We try not to over-elaborate the menus because, you are quite
right, the more elaborate the menus, the more difficult it is
to cater and this is a menu from Kingston which is very stable
in terms of population, a lifer prison. It is a very low turnover
establishment but holding very long-term prisoners. We also find
we have to include a vegan option in most establishments, not
just a vegetarian option because we have a number of vegan prisoners
who require a stricter diet. So it is slightly more difficult
than you say, but we try to get that balance right. What you have
here is a particularly good example of a varied menu. I could
go to other places where there would be slightly less choice.
In a prison with a small population and a very stable population
like this on a pre-select menu, this is relatively easy to do.
I would not like to attempt the same menu in, say, Leicester Prison,
a high turnover small local prison.
Q18 Helen Goodman: Coming back to
the point about the research that has been done on the impact
of diet on behaviour, are you aware of the fact that the DfES
have also got research connecting children's behaviour and what
they eat?

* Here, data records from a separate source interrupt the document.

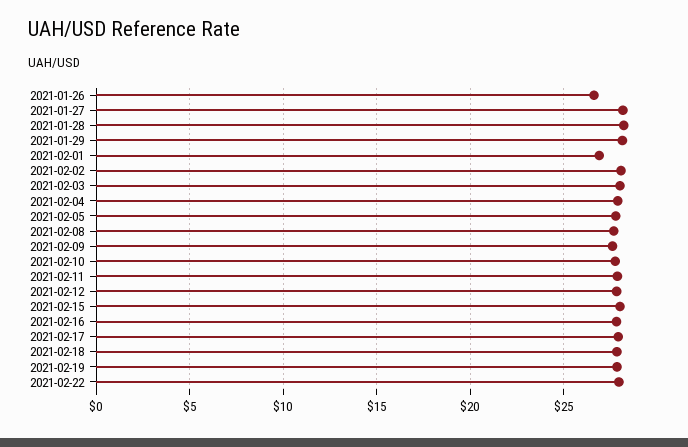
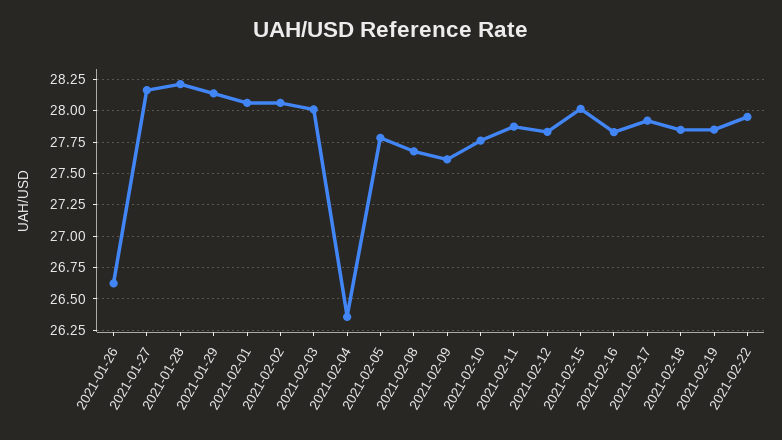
  {
    "2021-01-26": 26.65,
    "2021-01-27": 28.15,
    "2021-01-28": 28.2,
    "2021-01-29": 28.15,
-   "2021-02-01": 27,
+   "2021-02-01": 28.05,
    "2021-02-02": 28.05,
    "2021-02-03": 28,
-   "2021-02-04": 28,
+   "2021-02-04": 26.35,
    "2021-02-05": 27.8,
    "2021-02-08": 27.7,
    "2021-02-09": 27.6,
    "2021-02-10": 27.75,
    "2021-02-11": 27.85,
    "2021-02-12": 27.85,
    "2021-02-15": 28,
    "2021-02-16": 27.85,
    "2021-02-17": 27.9,
    "2021-02-18": 27.85,
    "2021-02-19": 27.85,
    "2021-02-22": 27.95
  }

Have you thought of looking at the research that the
DfES has rather than commissioning yet more research? Perhaps
it would just speed things up to read the papers they already
have.
Mr Wheatley: I personally have
not read the research. I have asked for a literature search to
make sure we know what is available, but I must not claim more
personal knowledge than I have. I do know some of the research
that links food additives, and the Chairman referred to that behaviour
about fizzy drinks with lots of colour additives in, but we are
not supplying those; they are not part of our diet. There are
very few places where there is as much control over diet as we
have in prison obviously, where we are effectively supplying nearly
all the food. There is a canteen, a prison shop, from which prisoners
can buy some items, but necessarily constrained by a very small
amount of cash to spend. We have tried to take account of the
other research. I am certainly happy to look afresh at anything
that is drawn to our attention.
Q19 Helen Goodman: Similarly, have
you done any research or seen any research on the possible interconnections
between how much exercise prisoners get and their behaviour?
Mr Wheatley: We have done researchresearch
is perhaps a grand phrase for looking at our own data in a methodically
organised wayto look at whether regime links to behaviour.
Depressingly, because I expected to find that access to regime
played a big part in reducing assaults and reducing indiscipline
in prison, from our own information there is not a strong link
between regime and reduced misbehaviour.